セールス婚 〜負け組仮確定の私が勝ち組に成り上がるまで〜

「え、毒味?」

 早川くんの瞳がまた更に丸くなった。毒味という言葉に驚いてしまったようだ。

「私ね、料理苦手なんだ。だけど、料理出来なきゃいけないって言われたから仕方なく作ってきて難波に味見してもらってるの」

 毒味という言葉でまた勘違いをさせないよう、私はしっかりと事の理由を説明した。すると、早川くんは、ああ、といったような表情をして口を開いた。
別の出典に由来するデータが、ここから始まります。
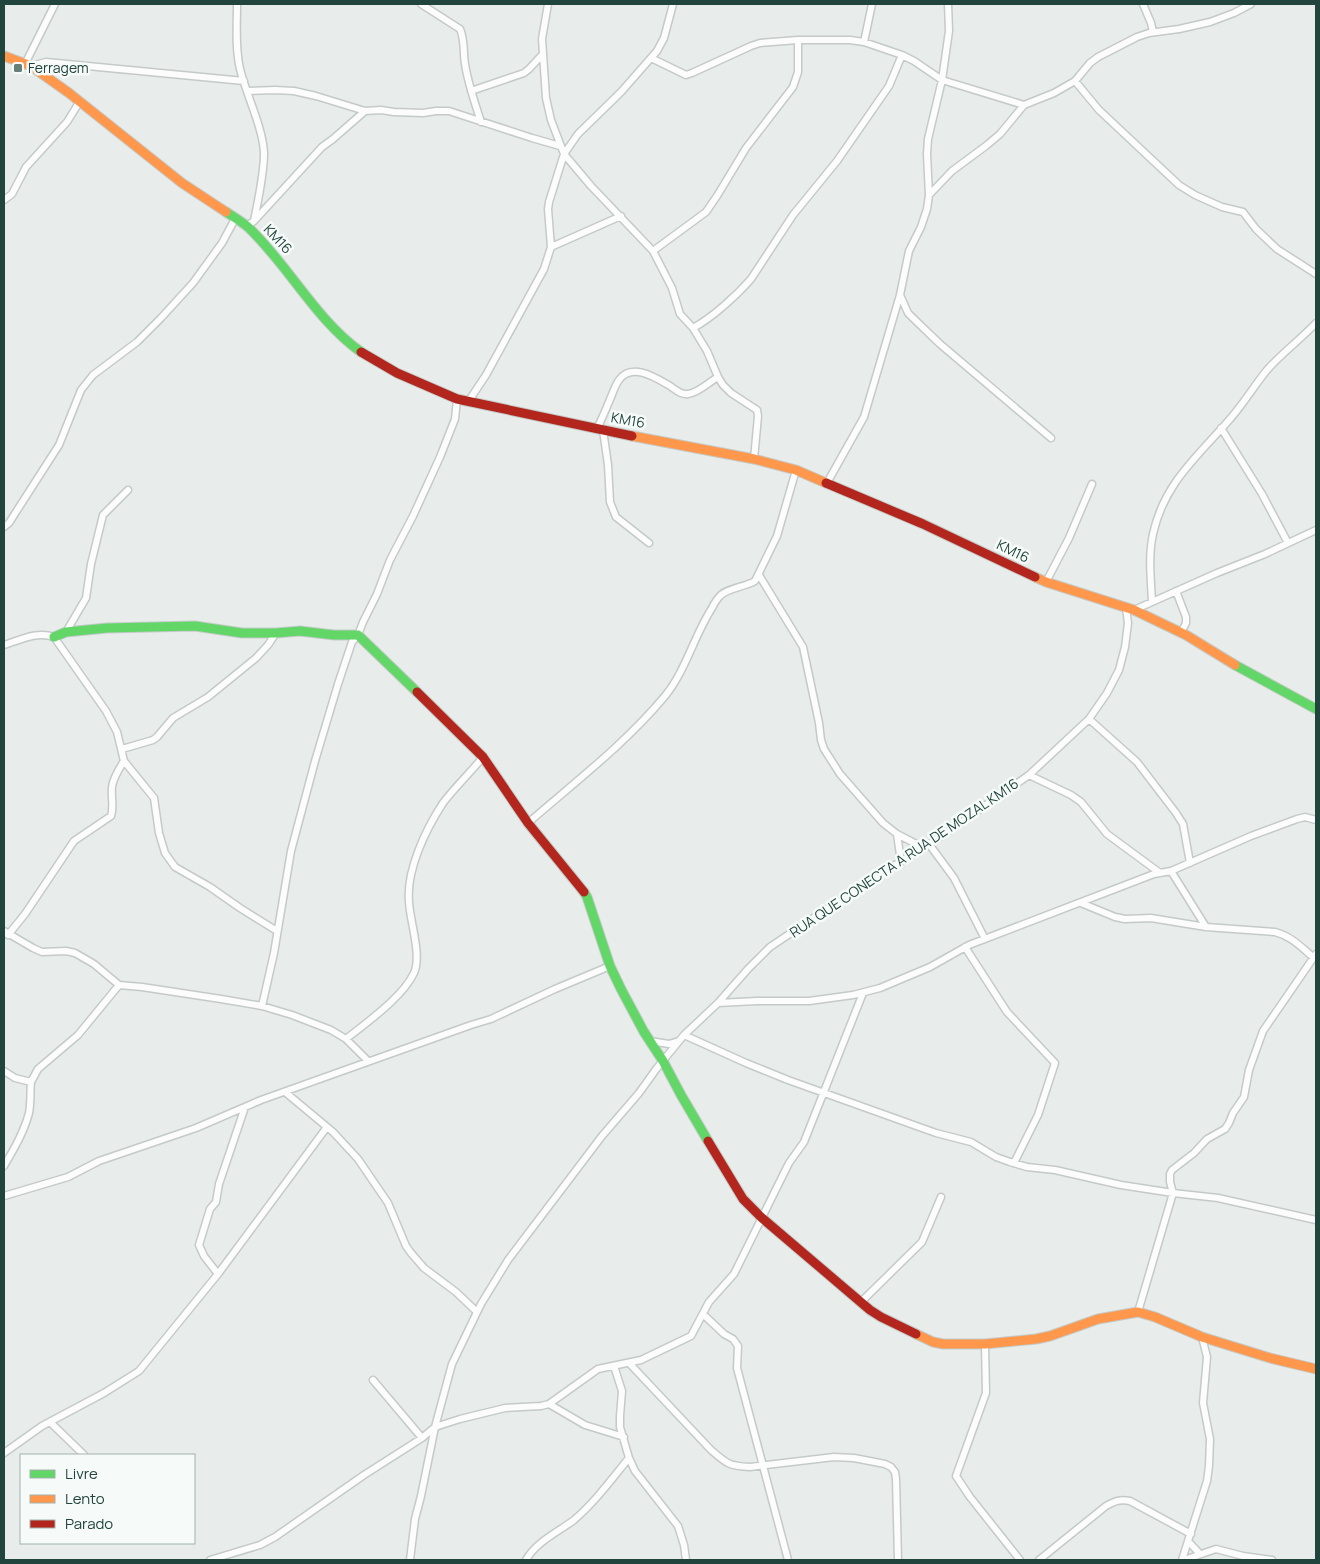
<svg xmlns="http://www.w3.org/2000/svg" width="1320" height="1564" font-family="Manrope,sans-serif">
<style>
.lines{fill:none;stroke-linecap:round;stroke-linejoin:round}
.street-casing{stroke:#c4cac8;stroke-width:9}
.fast-casing{stroke:#c3cbc8;stroke-width:11}
.slow-casing{stroke:#c3cbc8;stroke-width:11}
.jam-casing{stroke:#c3cbc8;stroke-width:11}
.street{stroke:#fcfcfc;stroke-width:6}
.fast{stroke:#63d668;stroke-width:9}
.slow{stroke:#ff974d;stroke-width:9}
.jam{stroke:#b3261e;stroke-width:9}
.poi-dot{fill:#677f79;stroke:#f6fbf9;stroke-width:2}
.labels{text-anchor:middle;stroke-width:5;stroke-linejoin:round;paint-order:stroke}
.poi-label{font-size:14px;fill:#21443c;stroke:#f6fbf9;text-anchor:start}
.street-label{font-size:14px;fill:#21443c;stroke:#f6fbf9}
</style>
<rect width="100%" height="100%" fill="#e8edeb"/>
<g class="lines">
<g class="street-casing">
<path id="street" d="M237 4C237 25 235 48 240 69 246 94 263 128 264 153 264 175 258 200 254 221L247 226
M421 4 460 29C465 40 463 53 465 64 468 84 475 103 481 122
M548 4 542 39 546 98 551 120 564 154 591 186 653 251 672 288 680 314 693 328 707 351 718 377 723 385 731 393 757 410 758 416 754 459
M1143 4 1151 23 1153 32
M864 42 872 4
M651 58 686 75 692 73 751 46 760 43 798 40H850L864 42 902 55 914 61 942 80 1024 105
M25 64 55 4
M31 66 46 62 244 81
M1075 81 1099 110 1179 185 1195 195 1222 207 1243 212 1256 229 1277 249 1316 274
M247 91 275 90 294 91 316 96 365 111 381 110 394 112 423 113 436 111H449L532 138 560 146
M471 91 524 73 529 69 542 55
M929 195 952 171 987 145 1000 134 1024 105 1054 93 1075 81 1090 63 1098 57 1137 37 1149 33 1179 29 1210 22 1234 13 1251 4
M4 200 12 194 26 167 67 122 80 101
M254 221 322 147 333 139 365 111
M551 247 621 216
M653 251 706 212 717 196 746 148 793 87 798 72V40
M900 295 908 313 913 318 940 344 1051 438
M693 328C712 318 737 295 751 279L793 215 837 161 889 86 902 55
M468 402 486 375 544 269 551 247 548 209 549 202 564 154 578 134 621 92 657 51 664 38 673 4
M1221 428 1262 494 1288 543
M597 429C601 420 605 412 608 404 612 396 614 387 619 380 632 362 656 378 670 386 676 390 681 395 688 394 698 393 709 382 718 377
M603 430 608 465 610 502 616 517 649 543
M827 483 864 417 900 295 909 251 921 227 927 209 929 195 927 154 928 139 942 80 949 31 948 4
M4 527 9 523 16 512 59 445 81 390 93 375 137 342 161 318 193 283 222 243 235 219
M759 575 803 647 819 723 821 740 824 749 840 774 883 823 897 834 924 848
M1046 582 1069 538 1092 484
M1176 591 1186 617V623L1181 633
M1152 602C1151 580 1148 556 1153 534 1164 483 1198 456 1230 419 1244 403 1254 386 1267 370 1282 353 1301 339 1316 323
M1134 610 1217 573 1265 554 1316 530
M66 632 86 598 91 564 103 515 128 490
M4 645C20 640 37 631 54 637L106 711 117 732 124 761 154 798 159 833 165 853 175 867 210 887 240 908 277 931
M1089 719 1137 762 1176 813 1183 824 1190 863
M122 749 153 740 157 737 173 718 208 697 256 658 268 645 276 633
M1029 775 1071 795 1081 802 1107 834 1160 873
M528 823C575 782 625 744 665 696 686 670 694 636 712 608 714 604 717 599 720 596 727 588 745 587 755 581L777 536 796 470
M897 834 901 862
M929 844 954 878 985 939
M1171 871 1206 927
M1081 903 1115 917 1125 919 1151 918 1206 927 1275 932C1291 936 1301 947 1313 957
M4 931 33 948 42 952 66 951 75 953 94 964 119 985 142 987 221 999 262 1006 292 1015 331 1030 346 1039 368 1061
M8 935 25 914 74 841 111 816C114 807 111 797 112 787 113 778 119 769 124 761
M965 947 1007 1012 1055 1063 1038 1115 1014 1163
M718 1003 757 1001H809L853 995 880 988 930 967 969 945 1154 874 1171 871 1251 836 1297 819 1305 817 1316 820
M262 1006 274 953 291 851 315 761 338 684 352 642 358 635 363 622 377 594 390 560 413 516 440 457 455 419 457 399
M684 1035 746 1063 788 1080 936 1133 971 1142 996 1157 1010 1162 1027 1167 1055 1170 1121 1185 1173 1193 1218 1198 1316 1220
M346 1039C366 1023 403 997 414 973 422 955 410 922 409 902 406 870 426 829 443 803 455 787 470 773 483 757
M650 1041 669 1044 679 1041
M4 1071 15 1078 31 1082C30 1093 31 1103 29 1113 24 1132 14 1149 4 1166
M31 1082 38 1069 78 1035 119 985
M285 1092 333 1132 358 1159 388 1203 406 1246 411 1253 424 1268 456 1292 477 1312
M4 1196 68 1177 99 1161 196 1128 261 1100 471 1025 491 1019 555 989 610 966
M218 1274 204 1256 199 1245 210 1209 216 1202 219 1184 245 1107
M861 1302 922 1242 941 1197
M1138 1312 1173 1193 1170 1182V1174L1172 1170 1194 1153 1207 1139 1225 1129 1229 1123 1233 1113 1244 1097 1249 1070 1263 1031 1316 954
M704 1315 724 1334 733 1339 738 1346 737 1368 788 1560
M985 1344 986 1393 956 1476 970 1497 1020 1560
M630 1364 711 1450C727 1464 729 1466 750 1467L834 1457 854 1458 885 1464 891 1467 895 1472 896 1479 898 1560
M614 1366 622 1391 620 1416V1427L629 1458 635 1471 678 1526 684 1545 686 1560
M373 1380 422 1438
M549 1404 598 1369 641 1360 691 1336 709 1302 734 1274 789 1163 804 1142 863 993
M50 1422 84 1455
M4 1453 42 1426 104 1393 139 1371 218 1274 327 1127
M1188 1541 1200 1554
M210 1560 260 1545 275 1537 364 1475 422 1438 435 1427 460 1419 505 1408 541 1406 549 1404 585 1425 624 1437
M410 1560 415 1519 421 1496 435 1427 452 1364 481 1304 508 1260 602 1136 639 1093 657 1068 684 1035 718 1003 748 969 770 947 873 878 924 848 1029 775 1089 719 1107 693 1119 670 1125 647 1128 623 1126 608
M526 1560C536 1542 558 1532 574 1520 595 1502 611 1480 629 1458
M1039 1560 1106 1506C1115 1501 1120 1499 1130 1501L1191 1534
M1182 1560 1207 1481 1209 1466 1210 1439 1203 1403 1207 1357 1202 1337
M1184 1560 1216 1549 1243 1556 1272 1560"/>
</g>
<g class="fast-casing">
<path id="fast" d="M226 212C234 217 242 222 248 227 289 266 316 320 361 352
M54 637 66 632 107 628 195 626 242 633H276L300 631 334 635H358L417 692
M1235 665 1316 709
M584 892 587 897 610 966 621 989 644 1032 663 1061 681 1095 708 1141"/>
</g>
<g class="slow-casing">
<path id="slow" d="M4 56 31 66 69 93 182 183 226 212
M632 436 754 459 796 470 826 483
M1035 577 1046 582 1134 610 1186 635 1235 665
M916 1334 933 1342 943 1344H985L1036 1339 1050 1336 1098 1319 1138 1312 1155 1317 1202 1337 1270 1358 1316 1369"/>
</g>
<g class="jam-casing">
<path id="jam" d="M361 352 397 373 457 399 632 436
M826 483 923 524 1035 577
M417 692 483 757 528 823 584 892
M708 1141 743 1199 762 1218 870 1310 881 1317 916 1334"/>
</g>
<use href="#street" class="street"/>
<use href="#fast" class="fast"/>
<use href="#slow" class="slow"/>
<use href="#jam" class="jam"/>
</g>
<rect class="poi-dot" x="13" y="63" width="10" height="10" rx="2.5"/>
<g class="labels">
<g class="poi-label">
<text x="28" y="73">Ferragem</text>
</g>
<g class="street-label">
<text transform="translate(278 239) rotate(47)" y="5">KM16</text>
<text transform="translate(628 420) rotate(10)" y="5">KM16</text>
<text transform="translate(1013 551) rotate(26)" y="5">KM16</text>
<text transform="translate(904 858) rotate(-34)" y="5">RUA QUE CONECTA A RUA DE MOZAL KM16</text>
</g>
</g>
<rect width="1320" height="1564" fill="none" stroke="#21443c" stroke-width="10"/>
<rect x="20" y="1454" width="175" height="90" fill="#f6fbf9" stroke="#a1b2ad"/>
<rect x="30" y="1470" width="25" height="8" fill="#63d668" stroke="#a1b2ad"/>
<text x="65" y="1479" font-size="15" fill="#21443c">Livre</text>
<rect x="30" y="1495" width="25" height="8" fill="#ff974d" stroke="#a1b2ad"/>
<text x="65" y="1504" font-size="15" fill="#21443c">Lento</text>
<rect x="30" y="1520" width="25" height="8" fill="#b3261e" stroke="#a1b2ad"/>
<text x="65" y="1529" font-size="15" fill="#21443c">Parado</text>
</svg>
「なるほど。そういう事だったんですね。でも、安井さんが料理出来ないのは少し意外ですね」

「そう? 私料理は本当出来ないんだ。皆良い風に見てくれるけど、ほんまはダメダメ女」

「そうですか? 確かに前の綺麗なイメージからだと、すごい完璧な女性に見えました。今もそうですけどね。でも、実際仕事出来るし、優しいし、全然ダメじゃないですよ。それに、料理出来なくても、ちゃんとしようとしてるのが男としてはグッときます」

「そうかな。ありがとう」

 優しくフォローを入れてくれる早川くんにお礼を言い、私はお酒を喉の奥に流し込んだ。

 そして、ふと、今頃松井ちゃんと難波はいつもの居酒屋でうまくやっているのだろうかと考えた。

「僕、前から安井さんいいなって思ってたんですよね」

「えっ?」

 ぼんやりと浮かんでいた、松井ちゃんと難波の姿。それが、早川くんが発した言葉により消えていった。